Once the paper’s down, you’re going to pile at least 3-4 inches of wood chips across your whole gardening area. If it’s kinda windy outside, then you’re going to want to do this in sections, otherwise the paper will all just blow away.
You really can never have too many wood chips.
However, let me just be clear about what I mean by “wood chips,” because the name is definitely misleading. When you hear me say, “wood chips,” you’re probably imagining something that’s 100% brown. That is, literally just chipped up wood.
However, the problem with that stuff, which is often called “ornamental wood chips” or “landscaping wood chips,” is that it just doesn’t break down, because there’s not enough green stuff in it. The carbon to nitrogen ratio isn’t right, so it won’t compost down properly and build soil.
What you’re looking for is 20% brown to 80% green. That’s consistently the best ratio. For the green, basically any green garden waste will do.
If you find yourself with too much brown, then you can always grow some red clover as green manure, which you just chop down and leave on top of your food forest’s floor of brown chipped up wood or uncut straw.
Ideally, if you’re looking to get some wood chips with the right carbon (brown) to nitrogen (green) ratio, you would be getting them from a local tree surgeon. The perfect kind of “wood chips” are actually called “ramial chipped wood,” and are sometimes also known as “arborist’s wood chips,” because of course, it’s what arborists (tree surgeons) end up with.
The great thing about getting your wood chips from a local tree surgeon is that they’ll give the the stuff away for free. To them, it’s just tree trimming waste that they need to get rid of.
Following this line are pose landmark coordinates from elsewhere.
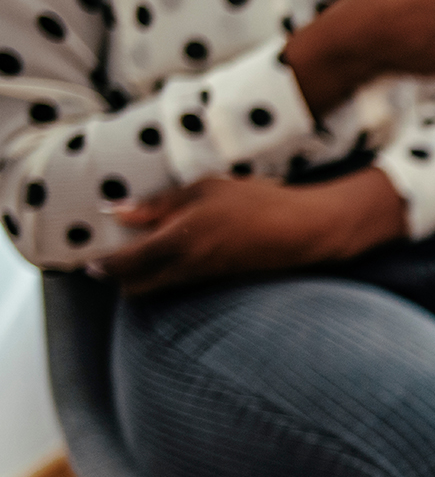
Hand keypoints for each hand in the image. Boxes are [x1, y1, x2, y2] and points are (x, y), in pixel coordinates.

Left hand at [94, 168, 407, 294]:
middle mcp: (187, 266)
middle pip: (137, 286)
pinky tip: (173, 256)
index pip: (125, 263)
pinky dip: (167, 275)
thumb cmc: (256, 202)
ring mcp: (205, 277)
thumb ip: (158, 203)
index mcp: (177, 241)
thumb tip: (118, 213)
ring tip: (138, 256)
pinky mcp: (220, 279)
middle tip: (110, 259)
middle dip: (120, 278)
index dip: (103, 264)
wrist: (304, 230)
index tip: (90, 260)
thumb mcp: (204, 188)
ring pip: (159, 288)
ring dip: (143, 277)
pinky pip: (180, 283)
You see, they chip up all the leaves, twigs and small branches together, and it’s all that small stuff that has the right carbon to nitrogen ratio.
When branches get too big, they become way too much leaning on the “brown” side. The tree trimming waste that you’re looking to use in your food forest will have so much more nitrogen feeding into your soil than if you were using purely chipped up wood.
Anyway, with these ramial wood chips, the idea is that after they’ve been sitting there, being weathered in for at least 3 months, the bottom layer of wood chips will become composted and feed the soil down below. By then, your contractor’s paper will have dissolved away and the weeds below will have broken down.
The longer you leave your wood chips the better. Your soil will just get better and better over time, until eventually even the most compacted of soil will become soft, airy, and unable to be compacted no matter how hard you stamp on it. You want your soil to be as airy as possible because the plants’ roots need oxygen.
When spring comes around and it’s time to plant your seeds, just measure out some rows with a couple of garden stakes and some twine between them, and rake back the wood chips to expose the soil beneath. Plants can’t grow in wood chips. They’re just a mulch, not a growing medium.
If you have enough wood chips, as I highly recommend you have, then you can use a 1/2″ garden sieve to screen your composted layer of wood chips, and use those screened chips as a gentle mulch for your delicate seedlings. Otherwise, you’ll have to wait until your crops have grown strong enough to handle moving your wood chips back around the base of them.
That’s not a problem by any means, but they’ll do extra well if they have those screened composted chips feeding them and locking in moisture right from the get-go.